Help Center> MapReduce Service> Component Operation Guide (LTS)> Using Spark2x> Basic Operation> Scenario-Specific Configuration> Configuring Whether to Display Spark SQL Statements Containing Sensitive Words
Updated on 2022-11-18 GMT+08:00

Configuring Whether to Display Spark SQL Statements Containing Sensitive Words

Scenario

SQL statements executed by users may contain sensitive information (such as passwords). Disclosure of such information may incur security risks. You can configure the spark.sql.redaction.string.regex parameter to shield SQL keywords that contain sensitive words in logs and on the web UI.

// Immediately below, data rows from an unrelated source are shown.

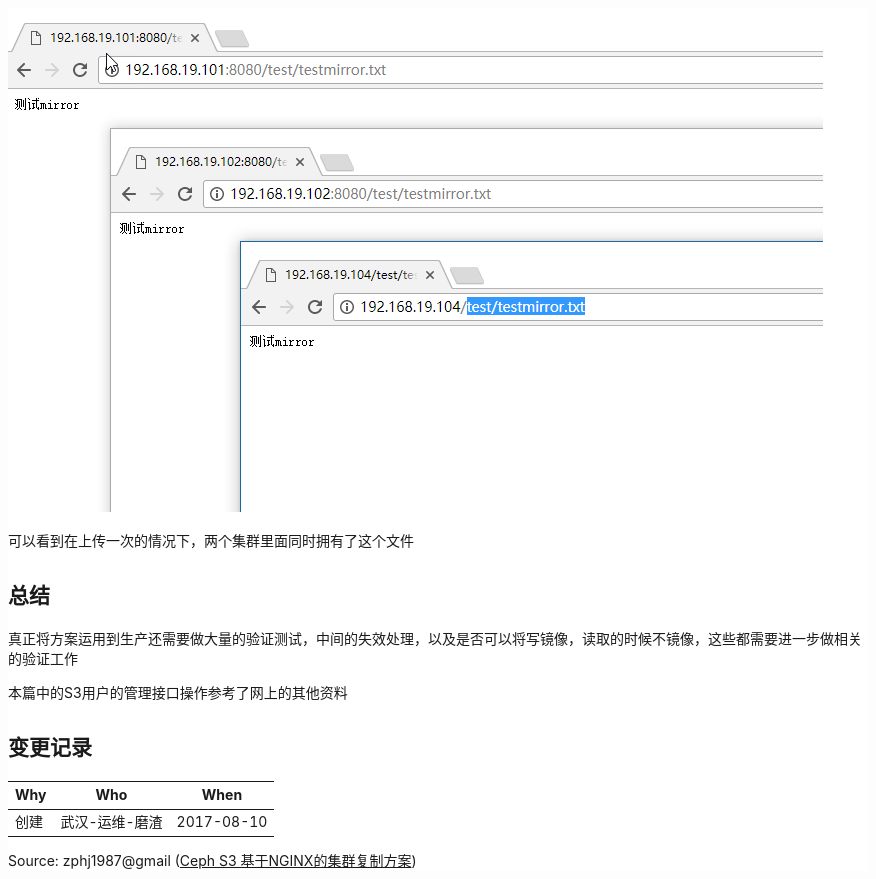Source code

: ![same.png-24.6kB](images/same.png)

可以看到在上传一次的情况下，两个集群里面同时拥有了这个文件

## 总结

真正将方案运用到生产还需要做大量的验证测试，中间的失效处理，以及是否可以将写镜像，读取的时候不镜像，这些都需要进一步做相关的验证工作

本篇中的S3用户的管理接口操作参考了网上的其他资料

## 变更记录

| Why | Who | When |
| --- | --- | --- |
| 创建 | 武汉-运维-磨渣 | 2017-08-10 |

Source: zphj1987@gmail ([Ceph S3 基于NGINX的集群复制方案](http://www.zphj1987.com/2017/08/10/Ceph-S3-nginx-mirror/))
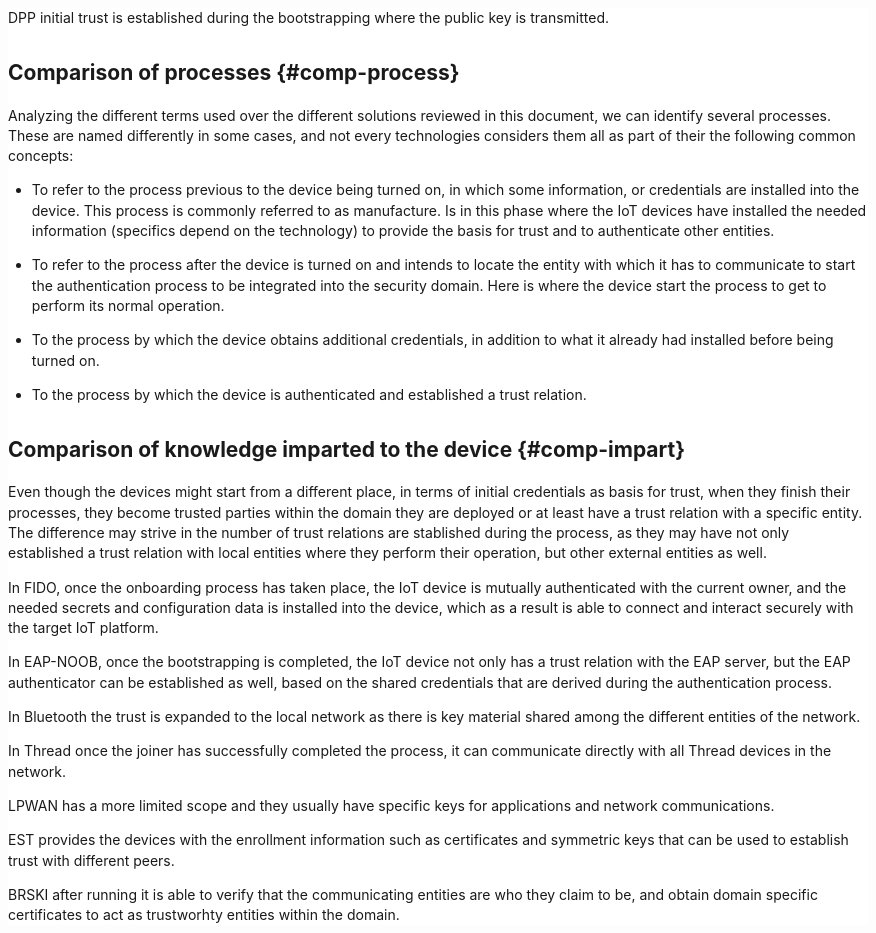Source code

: DPP initial trust is established during the bootstrapping where the public key is transmitted.


## Comparison of processes {#comp-process}

Analyzing the different terms used over the different solutions reviewed in this document, we can identify several processes. These are named differently in some cases, and not every technologies considers them all as part of their the following common concepts:

* To refer to the process previous to the device being turned on, in which some information, or credentials are installed into the device. This process is commonly referred to as manufacture. Is in this phase where the IoT devices have installed the needed information (specifics depend on the technology) to provide the basis for trust and to authenticate other entities.


* To refer to the process after the device is turned on and intends to locate the entity with which it has to communicate to start the authentication process to be integrated into the security domain. Here is where the device start the process to get to perform its normal operation.


* To the process by which the device obtains additional credentials, in addition to what it already had installed before being turned on.

* To the process by which the device is authenticated and established a trust relation.


## Comparison of knowledge imparted to the device {#comp-impart}


Even though the devices might start from a different place, in terms of initial credentials as basis for trust, when they finish their processes, they become trusted parties within the domain they are deployed or at least have a trust relation with a specific entity. The difference may strive in the number of trust relations are stablished during the process, as they may have not only established a trust relation with local entities where they perform their operation, but other external entities as well.

In FIDO, once the onboarding process has taken place, the IoT device is mutually authenticated with the current owner, and the needed secrets and configuration data is installed into the device, which as a result is able to connect and interact securely with the target IoT platform.

In EAP-NOOB, once the bootstrapping is completed, the IoT device not only has a trust relation with the EAP server, but the EAP authenticator can be established as well, based on the shared credentials that are derived during the authentication process.

In Bluetooth the trust is expanded to the local network as there is key material shared among the different entities of the network.

In Thread once the joiner has successfully completed the process, it can communicate directly with all Thread devices in the network.

LPWAN has a more limited scope and they usually have specific keys for applications and network communications.

EST provides the devices with the enrollment information such as certificates and symmetric keys that can be used to establish trust with different peers.

BRSKI after running it is able to verify that the communicating entities are who they claim to be, and obtain domain specific certificates to act as trustworhty entities within the domain.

Spark SQL statements consist of two parts:

  1. Spark SQL statements in logs:
    • Driver log: In the JDBCServer service, each time an SQL statement is executed through Beeline, the corresponding SQL statement is added to the Driver log, for example, Running query'show tables' with 0f8fee16-4291-4854-a7b4-b87a162f7cbb.
    • eventLog log: If the eventLog writing function is enabled for each Spark application (spark.eventLog.enabled is set to true), event logs will be written. SQL statements executed using JDBCServer and Spark SQL will also be added to the eventLog file.
  2. Spark SQL statements on the web UI:
    • SparkUI: When executing SQL statements, you can view the executed SQL statements on the Jobs and Stages tab pages on the SparkUI.
    • HistoryServer: HistoryServer reads the eventLog file and displays app information on the page. Therefore, if the eventLog file contains SQL statement records, you can view the corresponding SQL statements on the HistoryServer page.

Configuration

Table 1 Parameter description

Parameter

Description

Default Value

spark.sql.redaction.string.regex

Regular expression that determines which part in a string generated by Spark is sensitive words. If the regular expression matches sensitive words of the string, these sensitive words are replaced with *********(redacted).

NOTE:

The value must be a regular expression.

pwd|password

  • If Spark Beeline is used, you need to restart JDBCServer for the configuration to take effect. If spark-sql is used, you need to restart spark-sql for the configuration to take effect.
  • The preceding parameters are valid only for the SQL statements that are executed after the configuration.